The newspaper said the memos were from personnel files for 14 priests.

Files of at least 75 more accused abusers are to become public in coming weeks under the terms of the settlement.

Bishop Curry and the archdiocese apologized for their actions in the handling of abuse reports in statements Jan. 22.

"I wish to acknowledge and apologize for those instances when I made decisions regarding the treatment and disposition of clergy accused of sexual abuse that in retrospect appear inadequate or mistaken," said the bishop, who is assigned to the archdiocesan region around Santa Barbara northwest of Los Angeles.

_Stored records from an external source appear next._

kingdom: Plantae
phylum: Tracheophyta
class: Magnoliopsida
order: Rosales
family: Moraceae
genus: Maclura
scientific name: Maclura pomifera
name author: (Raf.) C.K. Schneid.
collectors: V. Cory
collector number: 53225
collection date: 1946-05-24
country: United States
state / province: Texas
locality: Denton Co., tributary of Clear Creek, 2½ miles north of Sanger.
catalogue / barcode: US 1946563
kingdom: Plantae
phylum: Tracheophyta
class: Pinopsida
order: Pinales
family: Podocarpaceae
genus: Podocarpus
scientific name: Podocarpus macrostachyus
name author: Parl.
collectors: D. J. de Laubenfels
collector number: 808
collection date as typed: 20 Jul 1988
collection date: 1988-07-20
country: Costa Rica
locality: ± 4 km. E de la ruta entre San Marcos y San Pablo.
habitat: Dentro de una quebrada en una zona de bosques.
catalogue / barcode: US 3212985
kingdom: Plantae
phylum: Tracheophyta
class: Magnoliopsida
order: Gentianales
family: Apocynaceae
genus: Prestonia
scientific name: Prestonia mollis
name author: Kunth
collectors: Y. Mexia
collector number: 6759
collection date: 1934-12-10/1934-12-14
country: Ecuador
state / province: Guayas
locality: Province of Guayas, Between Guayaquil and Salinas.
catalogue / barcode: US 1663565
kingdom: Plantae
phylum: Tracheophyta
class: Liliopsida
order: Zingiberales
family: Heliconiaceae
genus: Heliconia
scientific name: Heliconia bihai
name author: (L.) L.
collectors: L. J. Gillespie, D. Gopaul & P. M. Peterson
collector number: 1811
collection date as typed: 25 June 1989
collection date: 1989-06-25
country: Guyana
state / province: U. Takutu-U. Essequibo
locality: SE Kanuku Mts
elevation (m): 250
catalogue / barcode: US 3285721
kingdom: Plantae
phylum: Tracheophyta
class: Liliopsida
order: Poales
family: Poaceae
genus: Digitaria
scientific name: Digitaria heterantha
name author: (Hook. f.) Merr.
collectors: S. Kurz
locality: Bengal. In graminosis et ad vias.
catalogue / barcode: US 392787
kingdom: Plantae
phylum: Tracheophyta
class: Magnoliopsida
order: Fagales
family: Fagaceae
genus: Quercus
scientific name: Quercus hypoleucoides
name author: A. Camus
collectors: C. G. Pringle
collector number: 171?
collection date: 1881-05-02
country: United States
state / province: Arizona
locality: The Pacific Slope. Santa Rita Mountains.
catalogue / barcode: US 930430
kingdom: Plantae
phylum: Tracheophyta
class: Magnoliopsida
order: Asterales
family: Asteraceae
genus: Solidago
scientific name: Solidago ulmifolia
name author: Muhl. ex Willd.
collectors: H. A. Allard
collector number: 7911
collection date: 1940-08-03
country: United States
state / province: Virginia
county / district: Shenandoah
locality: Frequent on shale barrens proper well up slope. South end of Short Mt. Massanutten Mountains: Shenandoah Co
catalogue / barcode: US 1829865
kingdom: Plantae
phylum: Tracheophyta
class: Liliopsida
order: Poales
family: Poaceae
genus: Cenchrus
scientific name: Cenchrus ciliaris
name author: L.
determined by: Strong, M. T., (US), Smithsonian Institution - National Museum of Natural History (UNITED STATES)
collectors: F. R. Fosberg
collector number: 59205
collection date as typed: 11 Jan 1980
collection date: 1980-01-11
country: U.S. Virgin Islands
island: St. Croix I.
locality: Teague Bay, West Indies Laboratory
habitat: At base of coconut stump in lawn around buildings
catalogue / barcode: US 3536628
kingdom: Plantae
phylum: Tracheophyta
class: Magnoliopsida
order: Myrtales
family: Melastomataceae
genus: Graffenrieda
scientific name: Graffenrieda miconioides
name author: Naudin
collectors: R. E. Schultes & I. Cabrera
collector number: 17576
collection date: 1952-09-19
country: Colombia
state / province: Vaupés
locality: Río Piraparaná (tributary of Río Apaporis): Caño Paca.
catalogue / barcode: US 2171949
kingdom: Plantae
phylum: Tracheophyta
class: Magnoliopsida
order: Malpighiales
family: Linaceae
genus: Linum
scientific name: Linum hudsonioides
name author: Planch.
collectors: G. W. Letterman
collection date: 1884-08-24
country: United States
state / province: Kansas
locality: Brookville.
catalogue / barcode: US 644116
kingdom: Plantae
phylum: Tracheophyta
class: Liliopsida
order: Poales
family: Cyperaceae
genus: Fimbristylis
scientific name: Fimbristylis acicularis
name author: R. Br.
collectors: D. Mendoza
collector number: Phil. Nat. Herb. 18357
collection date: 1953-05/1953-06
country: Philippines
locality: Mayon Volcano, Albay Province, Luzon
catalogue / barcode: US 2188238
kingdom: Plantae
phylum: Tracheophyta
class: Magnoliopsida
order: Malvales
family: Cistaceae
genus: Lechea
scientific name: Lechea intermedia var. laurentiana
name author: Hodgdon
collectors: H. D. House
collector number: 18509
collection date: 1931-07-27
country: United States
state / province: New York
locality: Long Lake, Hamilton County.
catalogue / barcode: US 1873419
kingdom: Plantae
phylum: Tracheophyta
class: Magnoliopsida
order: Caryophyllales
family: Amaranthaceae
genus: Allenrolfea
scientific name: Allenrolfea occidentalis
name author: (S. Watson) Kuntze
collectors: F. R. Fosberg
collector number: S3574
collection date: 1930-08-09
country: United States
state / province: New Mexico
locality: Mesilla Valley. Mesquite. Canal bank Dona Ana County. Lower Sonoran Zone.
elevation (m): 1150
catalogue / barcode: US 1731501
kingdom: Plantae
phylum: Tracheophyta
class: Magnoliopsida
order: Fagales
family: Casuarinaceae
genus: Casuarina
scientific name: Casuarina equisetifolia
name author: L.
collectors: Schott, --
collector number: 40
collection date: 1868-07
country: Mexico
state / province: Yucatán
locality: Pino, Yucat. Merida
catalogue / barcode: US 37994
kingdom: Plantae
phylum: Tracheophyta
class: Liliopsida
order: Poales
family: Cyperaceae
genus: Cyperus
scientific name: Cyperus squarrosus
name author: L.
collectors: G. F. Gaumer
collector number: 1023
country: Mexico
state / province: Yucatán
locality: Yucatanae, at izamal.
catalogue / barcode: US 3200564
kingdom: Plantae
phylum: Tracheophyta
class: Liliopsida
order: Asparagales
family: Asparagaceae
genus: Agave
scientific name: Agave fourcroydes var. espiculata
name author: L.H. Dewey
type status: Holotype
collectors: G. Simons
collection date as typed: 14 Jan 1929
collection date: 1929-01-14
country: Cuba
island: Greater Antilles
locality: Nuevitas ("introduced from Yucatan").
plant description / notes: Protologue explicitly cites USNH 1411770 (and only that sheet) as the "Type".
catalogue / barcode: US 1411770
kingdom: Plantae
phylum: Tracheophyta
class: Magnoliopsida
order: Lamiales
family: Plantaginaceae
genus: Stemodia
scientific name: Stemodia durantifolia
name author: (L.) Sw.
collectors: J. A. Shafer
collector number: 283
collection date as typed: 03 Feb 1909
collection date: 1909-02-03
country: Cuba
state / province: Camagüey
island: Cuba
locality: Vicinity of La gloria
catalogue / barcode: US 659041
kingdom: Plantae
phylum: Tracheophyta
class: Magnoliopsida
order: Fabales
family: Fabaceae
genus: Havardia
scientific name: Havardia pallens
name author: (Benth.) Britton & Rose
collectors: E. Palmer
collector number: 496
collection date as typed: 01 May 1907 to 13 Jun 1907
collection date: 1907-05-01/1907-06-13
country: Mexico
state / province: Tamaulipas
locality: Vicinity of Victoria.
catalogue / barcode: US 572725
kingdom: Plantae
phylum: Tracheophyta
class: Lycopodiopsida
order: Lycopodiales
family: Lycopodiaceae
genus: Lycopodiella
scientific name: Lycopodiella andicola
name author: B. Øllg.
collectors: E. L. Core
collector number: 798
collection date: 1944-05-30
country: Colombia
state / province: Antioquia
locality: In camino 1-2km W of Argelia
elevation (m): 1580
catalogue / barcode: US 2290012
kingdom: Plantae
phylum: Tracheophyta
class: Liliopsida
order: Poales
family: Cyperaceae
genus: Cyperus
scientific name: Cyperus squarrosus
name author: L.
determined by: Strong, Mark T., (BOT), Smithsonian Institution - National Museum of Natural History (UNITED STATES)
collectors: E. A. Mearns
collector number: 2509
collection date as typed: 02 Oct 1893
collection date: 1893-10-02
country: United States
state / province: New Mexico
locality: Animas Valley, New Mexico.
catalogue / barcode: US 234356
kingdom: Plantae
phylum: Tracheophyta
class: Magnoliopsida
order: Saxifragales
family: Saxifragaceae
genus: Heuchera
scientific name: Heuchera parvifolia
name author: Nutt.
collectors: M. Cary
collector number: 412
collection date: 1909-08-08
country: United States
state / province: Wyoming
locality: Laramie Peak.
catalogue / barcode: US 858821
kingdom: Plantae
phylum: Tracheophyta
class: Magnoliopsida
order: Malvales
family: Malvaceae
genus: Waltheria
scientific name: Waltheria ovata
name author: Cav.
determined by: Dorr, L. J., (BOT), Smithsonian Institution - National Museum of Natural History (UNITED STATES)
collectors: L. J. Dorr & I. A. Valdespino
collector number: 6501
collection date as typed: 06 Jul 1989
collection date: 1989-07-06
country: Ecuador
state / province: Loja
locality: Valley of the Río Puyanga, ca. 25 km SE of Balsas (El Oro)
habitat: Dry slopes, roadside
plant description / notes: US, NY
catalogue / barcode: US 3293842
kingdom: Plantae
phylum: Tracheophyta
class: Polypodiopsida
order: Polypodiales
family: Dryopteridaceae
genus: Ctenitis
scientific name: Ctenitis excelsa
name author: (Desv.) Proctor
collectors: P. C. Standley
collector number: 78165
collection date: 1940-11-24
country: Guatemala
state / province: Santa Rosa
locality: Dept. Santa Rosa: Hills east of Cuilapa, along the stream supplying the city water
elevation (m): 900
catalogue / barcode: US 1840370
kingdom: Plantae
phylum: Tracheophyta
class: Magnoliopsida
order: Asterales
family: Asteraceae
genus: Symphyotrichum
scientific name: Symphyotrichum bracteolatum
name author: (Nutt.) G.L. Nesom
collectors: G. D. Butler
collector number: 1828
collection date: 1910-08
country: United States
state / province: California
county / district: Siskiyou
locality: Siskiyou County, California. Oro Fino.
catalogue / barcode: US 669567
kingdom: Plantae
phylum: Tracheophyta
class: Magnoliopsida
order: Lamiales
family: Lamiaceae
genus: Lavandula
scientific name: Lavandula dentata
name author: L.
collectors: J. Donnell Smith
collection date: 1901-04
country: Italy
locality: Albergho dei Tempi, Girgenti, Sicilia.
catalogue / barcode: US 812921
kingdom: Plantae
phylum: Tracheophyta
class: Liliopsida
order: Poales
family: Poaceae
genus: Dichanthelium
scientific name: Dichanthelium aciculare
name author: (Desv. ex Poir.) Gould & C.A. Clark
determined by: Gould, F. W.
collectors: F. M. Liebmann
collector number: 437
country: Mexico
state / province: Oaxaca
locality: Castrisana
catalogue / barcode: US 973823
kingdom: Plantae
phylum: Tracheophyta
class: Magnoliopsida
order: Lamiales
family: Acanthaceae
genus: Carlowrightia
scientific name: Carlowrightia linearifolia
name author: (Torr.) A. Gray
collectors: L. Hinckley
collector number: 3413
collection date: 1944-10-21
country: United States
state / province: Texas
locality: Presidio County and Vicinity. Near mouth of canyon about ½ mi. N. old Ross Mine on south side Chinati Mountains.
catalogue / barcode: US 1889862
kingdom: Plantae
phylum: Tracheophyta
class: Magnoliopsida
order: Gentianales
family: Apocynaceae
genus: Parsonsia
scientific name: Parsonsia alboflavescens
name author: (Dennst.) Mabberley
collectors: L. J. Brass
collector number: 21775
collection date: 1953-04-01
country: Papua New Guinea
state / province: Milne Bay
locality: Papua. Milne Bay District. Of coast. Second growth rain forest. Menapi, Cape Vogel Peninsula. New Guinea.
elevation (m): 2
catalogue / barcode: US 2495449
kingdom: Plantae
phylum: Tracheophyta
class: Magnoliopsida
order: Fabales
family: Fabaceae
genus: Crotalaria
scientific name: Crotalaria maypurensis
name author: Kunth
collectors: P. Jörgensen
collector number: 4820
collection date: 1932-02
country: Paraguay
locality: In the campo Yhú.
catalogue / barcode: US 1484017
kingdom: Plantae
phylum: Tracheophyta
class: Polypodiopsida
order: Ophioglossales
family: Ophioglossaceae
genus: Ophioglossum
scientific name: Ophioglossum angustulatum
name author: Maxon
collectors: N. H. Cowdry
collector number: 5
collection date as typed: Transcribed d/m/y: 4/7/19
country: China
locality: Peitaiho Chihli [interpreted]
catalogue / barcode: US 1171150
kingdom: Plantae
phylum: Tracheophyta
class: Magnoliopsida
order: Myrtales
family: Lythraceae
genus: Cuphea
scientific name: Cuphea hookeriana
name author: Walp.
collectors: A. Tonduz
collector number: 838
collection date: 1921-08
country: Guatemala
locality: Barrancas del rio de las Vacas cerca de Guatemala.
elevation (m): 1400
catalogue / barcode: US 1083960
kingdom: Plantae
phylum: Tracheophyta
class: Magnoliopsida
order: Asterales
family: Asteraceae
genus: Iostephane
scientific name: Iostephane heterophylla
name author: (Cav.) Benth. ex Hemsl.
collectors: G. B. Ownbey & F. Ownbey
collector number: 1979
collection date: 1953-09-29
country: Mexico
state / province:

"Most especially, I wish to express my sympathy to all the victims of sexual abuse by clergy. Like many others, I have come to a clearer understanding over the years of the causes and treatment of sexual abuse," he continued, "and I have fully implemented in my pastoral region the archdiocese's policies and procedures for reporting abuse, screening those who supervise children and abuse prevention training for adults and children."

In its apology, the archdiocese said "no institution has learned more from mistakes made decades ago in dealing with priests who have abused young people than the Archdiocese of Los Angeles."

"We have apologized for the sad and shameful actions of some priests as well as for our inadequate responses in assisting victims and in dealing with perpetrators, the archdiocese said in citing the steps it has since taken to report abuse allegations to law enforcement officials.

"The past cannot be changed, but we have learned from it," the statement said.

The newspaper reported archdiocesan attorney Michael Hennigan said in a statement Jan. 21 that church policy in the late 1980s was to let victims and their families decide whether to go to police.

"Not surprisingly, the families of victims frequently did not wish to report to police and have their child become the center of a public prosecution," he said.

Hennigan also said that memos from that era "sometimes focused more on the needs of the perpetrator than on the serious harm that had been done to the victims."

"That is part of the past. We are embarrassed and at times ashamed by parts of the past. But we are proud of our progress, which is continuing," Hennigan said.

Cardinal Mahony's statement, released through the archdiocese, said steps to safeguard "all children in the church began here in 1987 and progressed year by year as we learned more about those who abused and the ineffectiveness of so-called 'treatments' at the time."

"Nonetheless, even as we began to confront the problem, I remained naive myself about the full and lasting impact these horrible acts would have on the lives of those who were abused by men who were supposed to be spiritual guides," Cardinal Mahony said.